A new study suggests that certain stroke patients could benefit from angioplasty and the placement of brain stents to open the arteries.The finding of this most recent study has a focus on ischemic strokes, which are attacks that occur when the blood flow to the brain is blocked, usually by a fatty deposit, leading to blood flow stopping in that area. In brain angioplasty, a balloon-tipped catheter is guided to the area of the blockage and then the balloon is inflated to re-open the blocked vessel. A stent, a mesh tube, is then inserted so that the vessel remains open and the balloon is deflated. In the study, 131 ischemic stroke patients in the Czech Republic were analysed, with an average age of 66. 75 percent of the patients were given a clot-busting drug whereas the rest were not eligible and were given nothing. Because of these limitations, many ischemic stroke patients had no treatments at all.

However, of the patients who received the clot-busting drug, 35 percent of them had a positive outcome within three months after their stroke. Among those patients in which the drug failed to re-open the artery, less than half underwent the brain angioplasty and stent replacement. The rest had no treatment at all. Among the patients who didn’t receive the drug, 31 went on to have an angioplasty and stenting, and 25 had no further treatment. There were favourable outcomes in 45 percent of those who had the stenting and angioplasty.

For patients with this type of blockage, who can’t receive the drug that could benefit them, re-opening the vessel with stents is considered far more beneficial than having no further therapy, according to researchers. Two experts in the US say that the usefuleness of this approach is still being debated, but it offers hope for those undergoing these problems. DR Keith Siller is the medical director for the Comprehensive Stroke Care Centre in NYU Langone Medical Centre, in New York City.
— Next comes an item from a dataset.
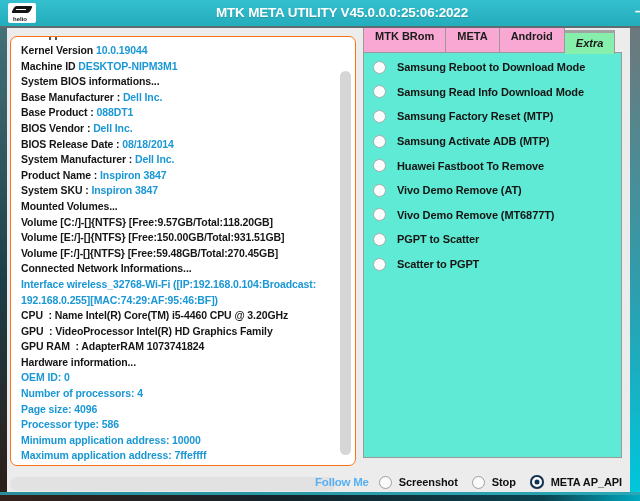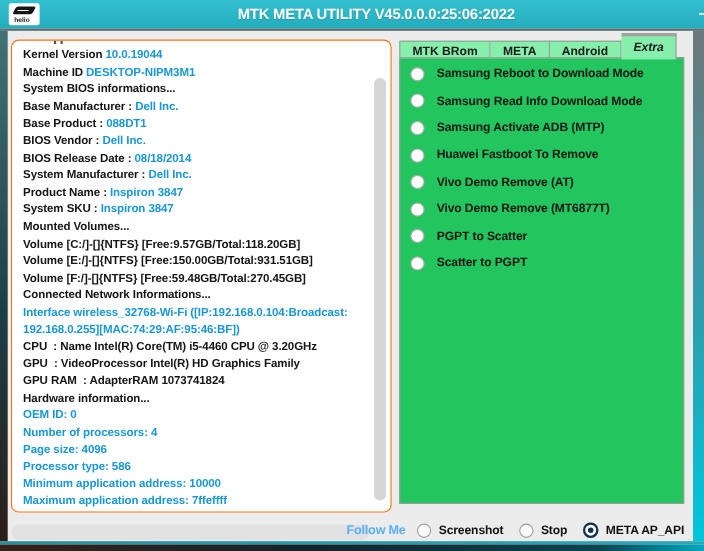"MTK BRom" .tab { background: #86efac -> #f9a8d4; height: 16px -> 27px }
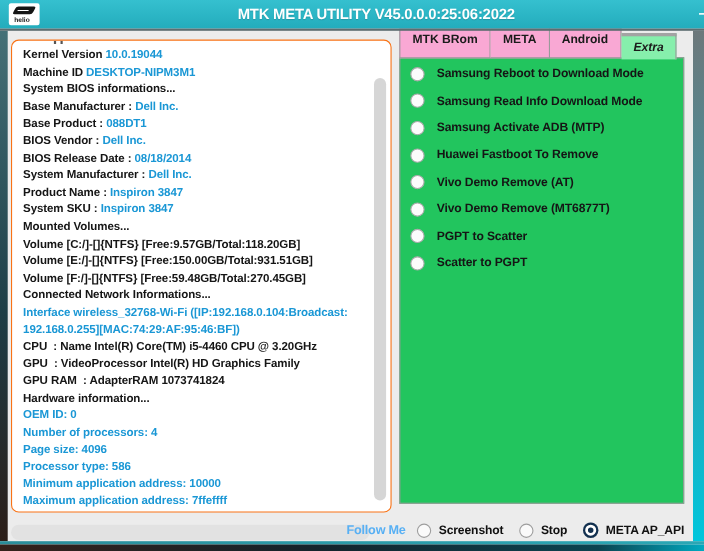"Samsung Reboot to Download Mode" .tab-page { background: #22c55e -> #5eead4 }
He has claimed that although the Czech study clearly found a real benefit to patients who had an ischemic stroke, another trial which is referred to by the acronym SAMMPRIS concluded that patients with a recent stroke from long-standing blockages in the brain arteries had a worse outcome from angioplasty and stenting than those using normal medications, such as aspirin and statin when combined with aggressive risk-factor modification, such as diet and exercise.

 

However, Siller stated that the Czech trial used similar stents but focused on a different and less easily managed subset of patients, who were already kown to have the worst outcomes if their arteries remained blocked. He believes that these patients the angioplasty and stenting led to a far better clinical outcome and less hemorrhagic complications with results that were far superior to the patients in SAMMPRIS. Siller claims that the benefits for angioplasty and stenting could play an important role for worst-case patients, but there is still little proof in less urgent cases where the goal is simply to limit it happening again. Based on this study, the stenting process in the acute stroke setting could well be an option for patients who have contraindications for clot-busting drugs, according to DR Rafael Ortiz who is the director for the Centre fro Stroke and Neuro-Endovascular Surgery and Lenox Hill Hospital in New York City. Further studies and more in-depth information needs to take place in order to make final recommendations about the safety of the therapy in other patients.